You are viewing a plain text version of this content. The canonical link for it is here.

Posted to derby-dev@db.apache.org by "Knut Anders Hatlen (JIRA)" <de...@db.apache.org> on 2005/11/15 10:14:29 UTC

[jira] Closed: (DERBY-704) Large page cache kills initial performance

     [ http://issues.apache.org/jira/browse/DERBY-704?page=all ]
     
Knut Anders Hatlen closed DERBY-704:
------------------------------------


Fixed in revision 344270.

> Large page cache kills initial performance
> ------------------------------------------
>
>          Key: DERBY-704
>          URL: http://issues.apache.org/jira/browse/DERBY-704
>      Project: Derby
>         Type: Bug
>   Components: Services, Performance
>     Versions: 10.1.1.0, 10.2.0.0, 10.1.2.0, 10.1.1.1, 10.1.1.2, 10.1.2.1, 10.1.3.0, 10.1.2.2
>  Environment: All platforms
>     Reporter: Knut Anders Hatlen
>     Assignee: Knut Anders Hatlen
>      Fix For: 10.2.0.0
>  Attachments: DERBY-704.diff, cpu-usage.png, derbyall_report.txt, throughput.png
>
> When the page cache is large the performance gets lower as the page
> cache is being filled. As soon as the page cache is filled, the
> throughput increases. In the period with low performance, the CPU
> usage is high, and when the performance increases the CPU usage is
> lower.
> This behaviour is caused by the algorithm for finding free slots in
> the page cache. If there are invalid pages in the page cache, it will
> be scanned to find one of those pages. However, when multiple clients
> access the database, the invalid pages are often already taken. This
> means that the entire page cache will be scanned, but no free invalid
> page is found. Since the scan of the page cache is synchronized on the
> cache manager, all other threads that want to access the page cache
> have to wait. When the page cache is large, this will kill the
> performance.
> When the page cache is full, this is not a problem, as there will be
> no invalid pages.

-- 
This message is automatically generated by JIRA.
-
If you think it was sent incorrectly contact one of the administrators:
   http://issues.apache.org/jira/secure/Administrators.jspa
-
For more information on JIRA, see:
   http://www.atlassian.com/software/jira

Re: [jira] Closed: (DERBY-704) Large page cache kills initial performance

Posted by Knut Anders Hatlen <Kn...@Sun.COM>.

Mike Matrigali <mi...@sbcglobal.net> writes:

> thanks, that makes sense - I just wasn't thinking about the
> startup costs and that growing the cache created invalid pages in the
> same way as "shrinking" does in the case of drop table.
> I tend to ignore the startup and wait for the
> steady state and concentrate on performance there, great
> you found this issue.

The problem was more like the steady state was never reached. Not sure
"steady" is the right word for the state being reached, though...
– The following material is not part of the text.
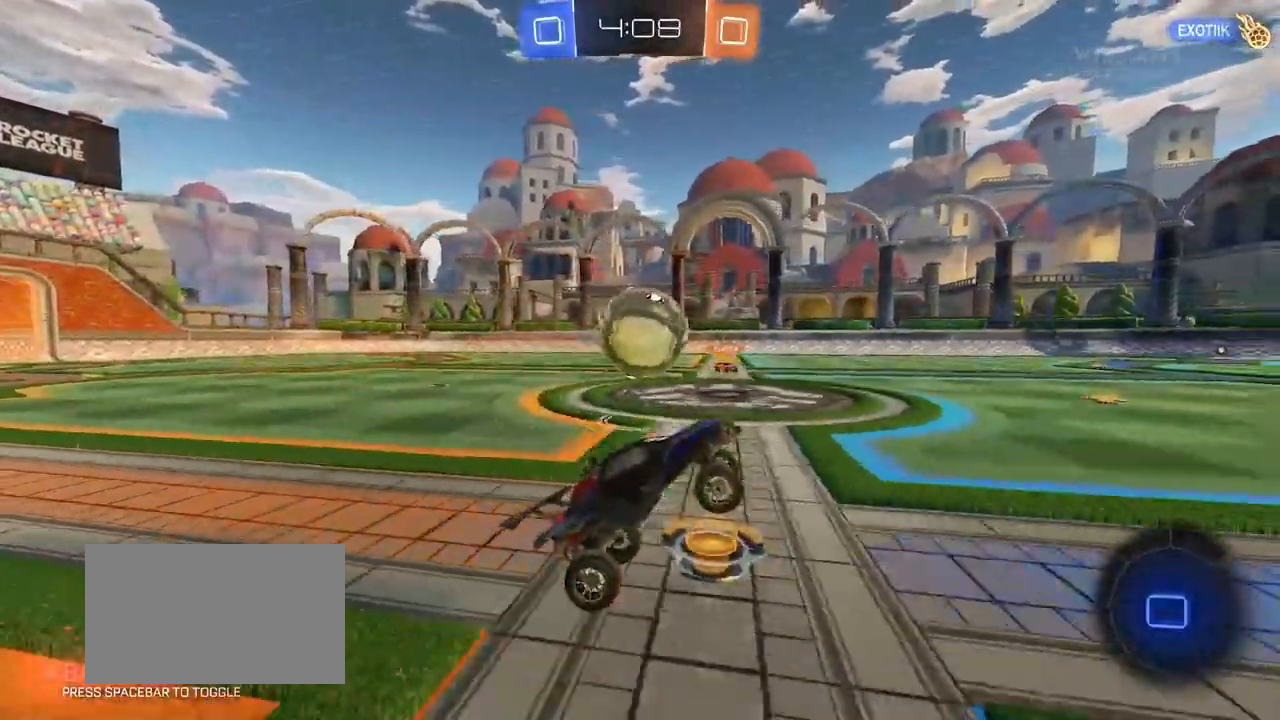
{"keys": ["a", "w"], "mouse": [], "mouse_move": "still", "events": [[183, "a", "down"], [183, "w", "down"], [367, "shift", "down"], [417, "shift", "up"]]}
> The clock algorithm is an area that may be ripe for improvements
> (or probably better a complete new cache factory),
> especially when dealing with very large caches. Also the cache
> may be the first place to look to use new more concurrent
> data structures provided by java.  I would expect the current
> design to scale reasonably well on 1, 2 and maybe 4 processors -
> but it may see problems after that.  I would expect the most gain
> to be first the buffer manager, next the lock manager, and then
> the various other caches (statement cache, open file cache).

I imagine it would be relatively easy to implement and test prototypes
of new cache managers in Derby. Implementing the CacheFactory and
CacheManager interfaces should be enough, I think. Experimenting with
concurrent hash tables, multiple (prioritized) LRUs and other caching
strategies would certainly be an interesting task, and I too believe
there's a lot to gain in this area.

-- 
Knut Anders

Re: [jira] Closed: (DERBY-704) Large page cache kills initial performance

Posted by Mike Matrigali <mi...@sbcglobal.net>.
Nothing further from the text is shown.